The figure above demonstrates the end-to-end training performance of three tasks. For each task, we select the best algorithm (according to the training efficiency and accuracy) from Bagua to compare with other systems. We use up to 128 GPUs (on 16 servers) to train three tasks:
- VGG16 on ImageNet with 128 GPUs; batch size per GPU: 32; Bagua algorithm: ByteGrad.
- BERT-Large Finetune on SQuAD with 128 GPUs; batch size per GPU: 6; Bagua algorithm: QAdam 1-bit.
- Transformer on AISHELL-2 with 64 GPUs; batch size per GPU: 32; Bagua algorithm: Decentralized.
VGG16 is known as a task that is difficult to scale because of its high ratio of communication and computation.
The following figure shows the training throughput for VGG16 on ImageNet with 128 GPUs under different network bandwidth. It also lists the performance of different built-in algorithms in Bagua.
Results show that Bagua can achieve multiple times of speedup compared with other systems.
By supporting a diverse collection of algorithms, Bagua provides users the flexibility to choose algorithms for different tasks and network conditions (in terms of latency and bandwidth). To understand behaviors of these algorithms under different network conditions, we manually change the bandwidth and latency of connections between servers and report the epoch time accordingly.

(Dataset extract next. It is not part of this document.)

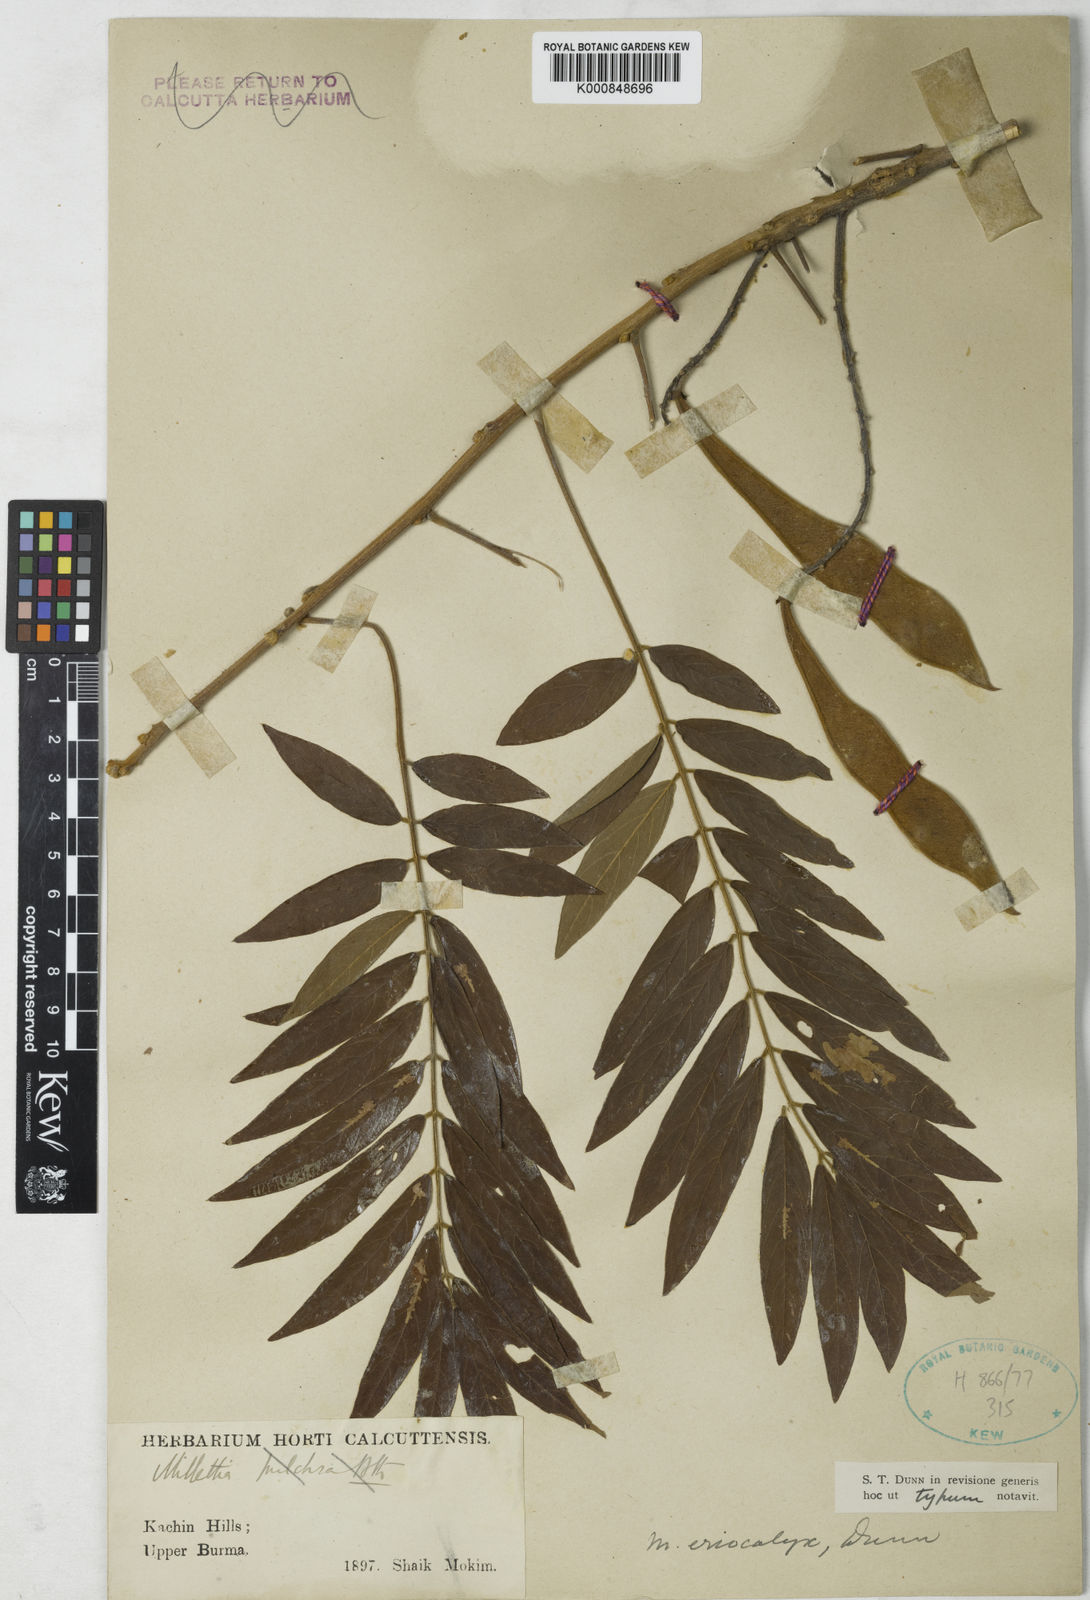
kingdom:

This figure shows the epoch time of Bagua (with three algorithms) and other systems when the bandwidth has been changed from 100 Gbps to 1 Gbps, and the latency has been changed up to 5 ms. As we can see, when the interconnections are slower than the fast network that we previously adopted, Bagua can provide even more significant performance boost over the existing systems. Specifically, when the bandwidth is low, algorithms that require less amount of data transmission (e.g., QAdam, ByteGrad) outperform others. When the latency is getting high, algorithms that require fewer connections (e.g., decentralized SGD) tend to be degraded less than other methods. If we keep increasing the latency, we can observe that the decentralized SGD outperforms all others.